BEGIN Given records
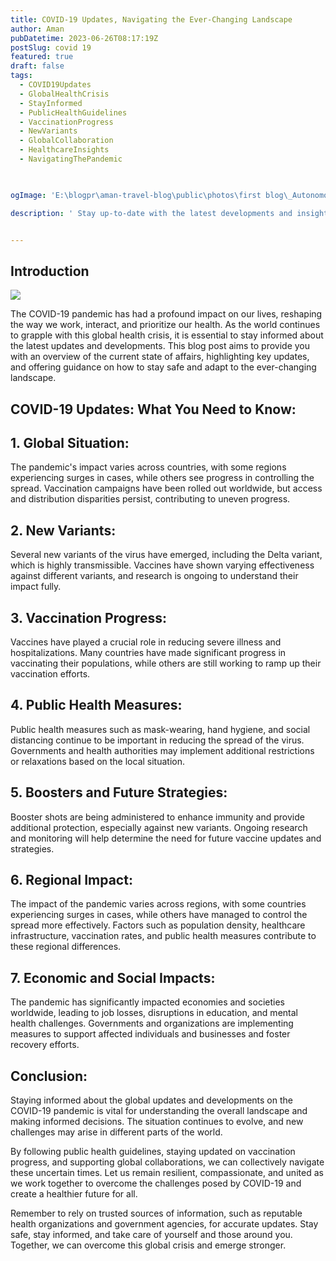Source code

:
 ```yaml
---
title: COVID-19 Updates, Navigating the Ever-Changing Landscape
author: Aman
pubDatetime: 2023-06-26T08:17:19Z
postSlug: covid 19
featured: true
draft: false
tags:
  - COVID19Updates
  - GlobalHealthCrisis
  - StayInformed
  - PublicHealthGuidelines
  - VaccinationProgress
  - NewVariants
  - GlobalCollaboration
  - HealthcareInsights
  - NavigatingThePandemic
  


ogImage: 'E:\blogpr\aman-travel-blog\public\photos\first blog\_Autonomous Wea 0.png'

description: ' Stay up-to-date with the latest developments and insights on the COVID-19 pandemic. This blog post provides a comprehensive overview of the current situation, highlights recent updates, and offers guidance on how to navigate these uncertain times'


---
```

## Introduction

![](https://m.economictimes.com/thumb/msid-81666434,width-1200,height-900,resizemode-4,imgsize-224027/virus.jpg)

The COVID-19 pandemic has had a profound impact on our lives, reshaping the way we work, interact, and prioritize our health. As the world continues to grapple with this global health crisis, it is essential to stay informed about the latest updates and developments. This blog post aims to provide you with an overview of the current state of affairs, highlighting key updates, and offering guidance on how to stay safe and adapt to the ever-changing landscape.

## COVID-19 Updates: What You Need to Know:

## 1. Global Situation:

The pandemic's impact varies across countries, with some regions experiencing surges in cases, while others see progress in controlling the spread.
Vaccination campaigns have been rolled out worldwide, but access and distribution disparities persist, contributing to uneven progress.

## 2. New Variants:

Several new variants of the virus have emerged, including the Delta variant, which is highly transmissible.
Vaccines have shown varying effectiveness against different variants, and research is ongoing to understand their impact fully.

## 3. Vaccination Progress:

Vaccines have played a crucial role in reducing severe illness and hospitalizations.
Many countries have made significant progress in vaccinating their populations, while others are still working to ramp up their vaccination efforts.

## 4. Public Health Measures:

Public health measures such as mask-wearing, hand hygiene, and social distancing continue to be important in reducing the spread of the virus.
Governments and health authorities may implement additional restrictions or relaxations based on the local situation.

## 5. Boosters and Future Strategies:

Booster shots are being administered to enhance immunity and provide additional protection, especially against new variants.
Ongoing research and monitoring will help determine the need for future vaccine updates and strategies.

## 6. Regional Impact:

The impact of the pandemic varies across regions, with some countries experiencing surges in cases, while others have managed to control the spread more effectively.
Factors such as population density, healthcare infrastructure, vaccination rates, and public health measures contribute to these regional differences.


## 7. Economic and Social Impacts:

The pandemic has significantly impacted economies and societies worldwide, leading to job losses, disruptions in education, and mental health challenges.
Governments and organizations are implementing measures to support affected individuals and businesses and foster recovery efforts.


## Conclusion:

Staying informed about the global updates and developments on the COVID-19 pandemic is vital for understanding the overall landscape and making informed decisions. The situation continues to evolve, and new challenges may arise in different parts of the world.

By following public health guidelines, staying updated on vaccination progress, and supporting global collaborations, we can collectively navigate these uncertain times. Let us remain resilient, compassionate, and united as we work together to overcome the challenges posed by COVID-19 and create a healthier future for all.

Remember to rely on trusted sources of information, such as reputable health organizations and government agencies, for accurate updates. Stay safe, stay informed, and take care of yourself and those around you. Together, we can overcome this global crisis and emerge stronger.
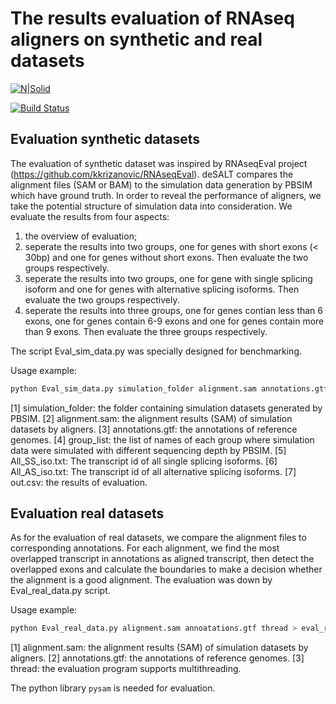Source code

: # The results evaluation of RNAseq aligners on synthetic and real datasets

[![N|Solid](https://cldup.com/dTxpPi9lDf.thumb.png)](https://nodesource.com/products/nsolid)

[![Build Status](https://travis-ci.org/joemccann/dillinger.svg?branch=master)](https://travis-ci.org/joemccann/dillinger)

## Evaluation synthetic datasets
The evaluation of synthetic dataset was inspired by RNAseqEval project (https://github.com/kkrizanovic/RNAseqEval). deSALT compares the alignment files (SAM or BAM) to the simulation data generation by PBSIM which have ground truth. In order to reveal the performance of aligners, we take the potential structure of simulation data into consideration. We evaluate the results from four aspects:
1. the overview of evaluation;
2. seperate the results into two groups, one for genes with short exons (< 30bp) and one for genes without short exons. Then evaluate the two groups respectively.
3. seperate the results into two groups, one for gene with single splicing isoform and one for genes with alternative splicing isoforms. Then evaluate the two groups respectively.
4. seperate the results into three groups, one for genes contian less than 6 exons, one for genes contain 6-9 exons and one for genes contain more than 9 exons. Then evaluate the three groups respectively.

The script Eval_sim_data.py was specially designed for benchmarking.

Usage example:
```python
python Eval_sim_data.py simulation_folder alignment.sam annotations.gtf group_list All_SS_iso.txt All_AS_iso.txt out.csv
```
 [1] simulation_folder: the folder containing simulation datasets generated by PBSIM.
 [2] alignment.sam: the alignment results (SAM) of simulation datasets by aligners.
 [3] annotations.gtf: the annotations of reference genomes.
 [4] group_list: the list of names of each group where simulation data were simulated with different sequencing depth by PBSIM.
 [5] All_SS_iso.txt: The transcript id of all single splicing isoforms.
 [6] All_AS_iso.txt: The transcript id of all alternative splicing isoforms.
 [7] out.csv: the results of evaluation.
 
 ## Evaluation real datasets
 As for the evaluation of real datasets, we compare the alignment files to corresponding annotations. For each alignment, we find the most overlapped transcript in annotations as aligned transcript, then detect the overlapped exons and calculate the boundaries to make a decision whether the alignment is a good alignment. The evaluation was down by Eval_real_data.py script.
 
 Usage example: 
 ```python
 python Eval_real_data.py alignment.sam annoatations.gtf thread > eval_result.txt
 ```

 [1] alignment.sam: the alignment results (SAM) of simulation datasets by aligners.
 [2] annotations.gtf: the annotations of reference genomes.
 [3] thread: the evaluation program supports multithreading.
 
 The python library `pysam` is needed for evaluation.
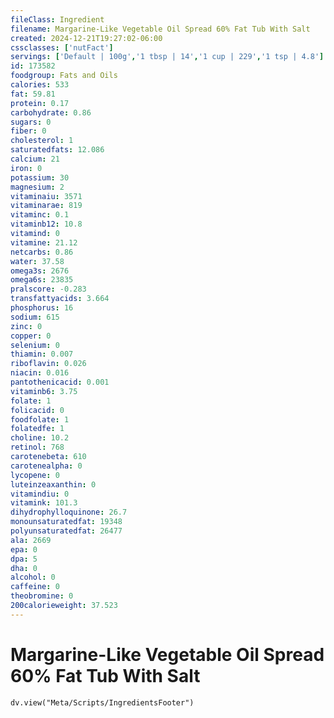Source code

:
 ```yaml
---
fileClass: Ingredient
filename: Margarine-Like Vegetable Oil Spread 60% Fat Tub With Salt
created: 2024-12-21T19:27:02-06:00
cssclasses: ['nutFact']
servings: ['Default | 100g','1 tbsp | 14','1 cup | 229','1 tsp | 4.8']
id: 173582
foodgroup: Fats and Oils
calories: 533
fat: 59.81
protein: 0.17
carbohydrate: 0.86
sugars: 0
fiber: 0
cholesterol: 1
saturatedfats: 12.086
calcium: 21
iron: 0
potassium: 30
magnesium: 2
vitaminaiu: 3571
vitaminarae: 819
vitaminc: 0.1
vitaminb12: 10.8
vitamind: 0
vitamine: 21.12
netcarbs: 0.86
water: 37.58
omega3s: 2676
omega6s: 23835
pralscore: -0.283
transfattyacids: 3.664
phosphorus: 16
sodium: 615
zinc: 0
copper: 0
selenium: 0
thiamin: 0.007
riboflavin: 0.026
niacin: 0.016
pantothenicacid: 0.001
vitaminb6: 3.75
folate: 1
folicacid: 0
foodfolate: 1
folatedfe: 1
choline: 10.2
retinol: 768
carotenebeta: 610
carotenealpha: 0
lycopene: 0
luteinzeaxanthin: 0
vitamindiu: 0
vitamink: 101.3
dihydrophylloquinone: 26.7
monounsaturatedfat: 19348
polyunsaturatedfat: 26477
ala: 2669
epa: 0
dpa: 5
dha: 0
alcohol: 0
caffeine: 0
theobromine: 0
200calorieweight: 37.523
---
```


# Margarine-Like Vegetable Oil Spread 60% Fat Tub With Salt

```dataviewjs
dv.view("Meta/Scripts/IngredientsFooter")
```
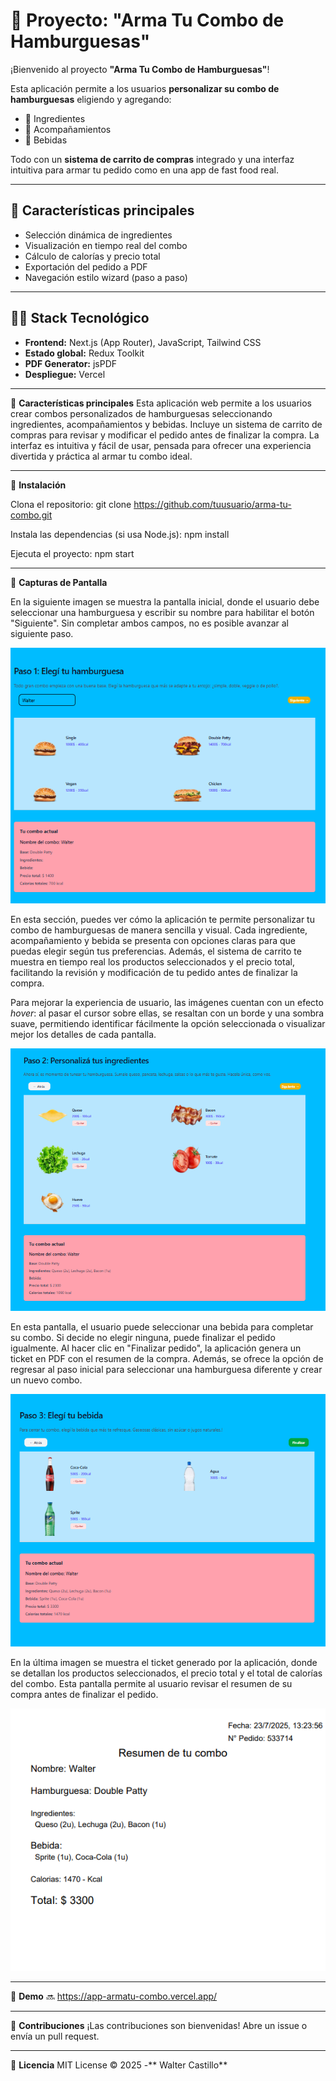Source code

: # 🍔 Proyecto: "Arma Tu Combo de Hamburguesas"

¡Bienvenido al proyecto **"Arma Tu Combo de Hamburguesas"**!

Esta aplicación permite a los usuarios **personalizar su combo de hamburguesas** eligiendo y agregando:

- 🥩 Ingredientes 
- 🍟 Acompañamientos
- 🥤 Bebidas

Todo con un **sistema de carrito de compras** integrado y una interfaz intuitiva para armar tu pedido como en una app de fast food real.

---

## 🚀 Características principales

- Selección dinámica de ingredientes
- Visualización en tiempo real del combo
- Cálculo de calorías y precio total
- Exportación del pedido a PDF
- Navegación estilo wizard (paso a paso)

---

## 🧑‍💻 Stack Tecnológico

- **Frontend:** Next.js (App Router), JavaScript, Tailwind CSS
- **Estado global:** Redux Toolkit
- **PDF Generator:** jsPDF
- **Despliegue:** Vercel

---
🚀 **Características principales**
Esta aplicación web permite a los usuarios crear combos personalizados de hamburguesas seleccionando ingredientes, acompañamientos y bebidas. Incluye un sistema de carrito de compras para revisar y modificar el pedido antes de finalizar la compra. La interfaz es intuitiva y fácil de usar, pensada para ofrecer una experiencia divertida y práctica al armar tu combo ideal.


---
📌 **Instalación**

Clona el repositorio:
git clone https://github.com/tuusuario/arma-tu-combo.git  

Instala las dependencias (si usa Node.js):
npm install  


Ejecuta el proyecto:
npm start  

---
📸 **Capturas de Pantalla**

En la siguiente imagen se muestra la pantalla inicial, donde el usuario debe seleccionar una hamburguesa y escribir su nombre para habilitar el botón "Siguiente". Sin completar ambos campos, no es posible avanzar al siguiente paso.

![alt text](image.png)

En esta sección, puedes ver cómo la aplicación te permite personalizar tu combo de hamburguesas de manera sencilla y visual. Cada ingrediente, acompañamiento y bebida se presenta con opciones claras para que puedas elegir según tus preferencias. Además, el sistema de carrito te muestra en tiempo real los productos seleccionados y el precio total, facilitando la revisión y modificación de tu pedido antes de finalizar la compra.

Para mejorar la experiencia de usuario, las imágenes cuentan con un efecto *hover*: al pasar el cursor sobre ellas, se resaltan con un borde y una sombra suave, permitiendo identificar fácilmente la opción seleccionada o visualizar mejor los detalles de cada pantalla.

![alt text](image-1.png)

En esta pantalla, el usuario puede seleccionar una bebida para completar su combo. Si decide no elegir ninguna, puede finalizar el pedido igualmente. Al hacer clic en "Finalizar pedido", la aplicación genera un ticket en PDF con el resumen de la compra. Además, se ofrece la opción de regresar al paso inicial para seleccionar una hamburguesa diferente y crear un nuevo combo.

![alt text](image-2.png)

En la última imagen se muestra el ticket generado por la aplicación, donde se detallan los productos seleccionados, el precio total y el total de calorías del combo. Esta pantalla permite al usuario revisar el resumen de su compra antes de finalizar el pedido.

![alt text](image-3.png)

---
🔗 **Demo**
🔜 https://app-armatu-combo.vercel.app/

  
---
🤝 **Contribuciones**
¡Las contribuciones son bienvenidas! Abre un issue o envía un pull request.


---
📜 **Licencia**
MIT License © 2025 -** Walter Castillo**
END Given records
| Exercise description |
Return every line of the listing that has the word "imagen" in it.

| Expected answer |
En la siguiente imagen se muestra la pantalla inicial, donde el usuario debe seleccionar una hamburguesa y escribir su nombre para habilitar el botón "Siguiente". Sin completar ambos campos, no es posible avanzar al siguiente paso.
En la última imagen se muestra el ticket generado por la aplicación, donde se detallan los productos seleccionados, el precio total y el total de calorías del combo. Esta pantalla permite al usuario revisar el resumen de su compra antes de finalizar el pedido.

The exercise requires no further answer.